Il est notable que l'augmentation du plan de rachats d'actions ait été financée par une émission de dette convertible, qui porte un coupon de 0,25 % avec un prix de conversion de 149 $. Ce financement semble étonnamment astucieux, d'autant que Zoetis s'est ménagé des mécanismes d'options et de règlement en cash pour limiter la dilution potentielle.
Le récent ajustement de valorisation ramène celle-ci en territoire équitable - d’où l’intérêt d’appuyer sur les rachats d’actions - a fortiori pour un groupe dont l'activité génère une rentabilité des capitaux propres supérieure à 50 % sans recourir à l'effet de levier.
La santé animale demeure du reste un secteur d'activité attrayant. À bien des égards, elle réunit les attraits les plus séduisants de l'industrie pharmaceutique en évitant ses principales faiblesses. La distribution s'effectue principalement en direct, sans intermédiaires qui érodent les marges, tandis que les assurances n'y tiennent qu'un rôle marginal, éliminant ainsi les épineuses questions de remboursement.
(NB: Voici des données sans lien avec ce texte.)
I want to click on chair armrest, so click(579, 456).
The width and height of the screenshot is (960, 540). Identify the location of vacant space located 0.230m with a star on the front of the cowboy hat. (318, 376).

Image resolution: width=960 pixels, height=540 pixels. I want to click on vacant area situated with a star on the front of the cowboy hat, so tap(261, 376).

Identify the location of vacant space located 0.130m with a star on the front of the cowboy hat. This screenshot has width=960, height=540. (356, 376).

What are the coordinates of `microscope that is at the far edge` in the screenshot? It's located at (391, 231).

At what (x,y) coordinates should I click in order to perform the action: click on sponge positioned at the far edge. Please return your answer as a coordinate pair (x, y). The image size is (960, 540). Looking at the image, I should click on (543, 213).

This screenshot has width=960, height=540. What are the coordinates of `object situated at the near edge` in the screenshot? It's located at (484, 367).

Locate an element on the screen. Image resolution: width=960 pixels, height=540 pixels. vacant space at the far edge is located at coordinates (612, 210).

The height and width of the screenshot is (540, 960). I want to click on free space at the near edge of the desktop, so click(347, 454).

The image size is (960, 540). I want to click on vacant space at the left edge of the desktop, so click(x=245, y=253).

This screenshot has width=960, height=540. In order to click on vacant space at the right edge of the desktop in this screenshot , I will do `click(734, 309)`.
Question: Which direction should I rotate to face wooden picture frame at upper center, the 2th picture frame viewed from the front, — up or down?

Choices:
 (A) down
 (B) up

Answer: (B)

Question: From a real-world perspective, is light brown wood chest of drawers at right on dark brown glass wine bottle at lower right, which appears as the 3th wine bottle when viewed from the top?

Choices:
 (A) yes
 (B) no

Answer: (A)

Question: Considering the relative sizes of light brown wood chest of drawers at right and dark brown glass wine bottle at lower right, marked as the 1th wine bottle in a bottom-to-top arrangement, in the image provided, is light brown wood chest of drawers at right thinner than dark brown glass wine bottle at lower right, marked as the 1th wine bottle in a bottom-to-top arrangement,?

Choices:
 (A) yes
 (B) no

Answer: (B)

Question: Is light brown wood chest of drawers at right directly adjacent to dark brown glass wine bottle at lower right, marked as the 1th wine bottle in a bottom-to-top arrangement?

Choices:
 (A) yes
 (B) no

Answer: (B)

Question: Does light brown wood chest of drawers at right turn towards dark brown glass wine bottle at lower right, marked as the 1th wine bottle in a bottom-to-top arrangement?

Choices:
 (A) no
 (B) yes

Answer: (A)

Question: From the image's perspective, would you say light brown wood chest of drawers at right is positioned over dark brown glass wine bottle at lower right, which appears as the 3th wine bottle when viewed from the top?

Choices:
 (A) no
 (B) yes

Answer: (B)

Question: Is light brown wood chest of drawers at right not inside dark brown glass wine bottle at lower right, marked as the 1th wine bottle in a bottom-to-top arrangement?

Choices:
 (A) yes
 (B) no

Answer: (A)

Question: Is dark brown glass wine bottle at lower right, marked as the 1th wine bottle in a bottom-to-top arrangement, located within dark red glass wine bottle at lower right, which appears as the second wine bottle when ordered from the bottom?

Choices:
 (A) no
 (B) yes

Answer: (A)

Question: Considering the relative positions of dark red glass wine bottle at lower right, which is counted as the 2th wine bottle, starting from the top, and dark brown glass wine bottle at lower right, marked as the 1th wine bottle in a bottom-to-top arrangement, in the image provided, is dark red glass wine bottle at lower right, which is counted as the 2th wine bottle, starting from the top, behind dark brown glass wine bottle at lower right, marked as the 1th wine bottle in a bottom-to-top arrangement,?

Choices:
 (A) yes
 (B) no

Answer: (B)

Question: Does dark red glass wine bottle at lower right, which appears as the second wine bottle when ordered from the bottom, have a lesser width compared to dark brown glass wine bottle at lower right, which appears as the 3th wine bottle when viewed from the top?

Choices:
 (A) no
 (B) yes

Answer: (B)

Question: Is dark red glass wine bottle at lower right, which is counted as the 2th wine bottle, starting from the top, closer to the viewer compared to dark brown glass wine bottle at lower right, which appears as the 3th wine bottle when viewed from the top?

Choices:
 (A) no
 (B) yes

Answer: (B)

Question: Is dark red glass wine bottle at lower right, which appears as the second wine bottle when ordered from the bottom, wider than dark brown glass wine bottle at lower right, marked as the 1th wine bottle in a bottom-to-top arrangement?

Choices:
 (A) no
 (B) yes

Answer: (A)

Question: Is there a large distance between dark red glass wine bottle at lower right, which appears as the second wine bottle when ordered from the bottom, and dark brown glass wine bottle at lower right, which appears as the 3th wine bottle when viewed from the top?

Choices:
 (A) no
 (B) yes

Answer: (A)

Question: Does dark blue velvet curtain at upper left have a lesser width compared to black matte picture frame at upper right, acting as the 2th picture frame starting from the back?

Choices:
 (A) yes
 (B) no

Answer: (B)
De surcroît, les coûts de développement sont moindres et la longévité des produits supérieure - plusieurs franchises du portefeuille de Zoetis dominent leur segment depuis vingt à trente ans - d'où la rentabilité remarquablement élevée. Zoetis génère les deux tiers de ses revenus dans l'univers des animaux de compagnie, où les marges sont supérieures et le pouvoir de fixation des prix plus marqué que dans l'élevage.
Enfin, grâce à sa taille incomparable, le groupe devance tous ses rivaux en matière d'investissements dans ses capacités de R&D et de distribution. Il consolide ainsi sa position dominante, et se pose en consolidateur naturel de son secteur si l'opportunité se présentait. Les blockbusters de la santé animale dépassent rarement cent millions de dollars de chiffre d'affaires, ce qui a jusqu'alors largement découragé la concurrence des fabricants génériques.
Leur montée en puissance demeure pour l'heure modeste, même si cette tendance pourrait évoluer. C'est sans doute le risque majeur qui pèse sur le secteur, qui pourrait évoluer d'un monde de monopoles tranquilles vers une nouvelle réalité de défense active des parts de marché.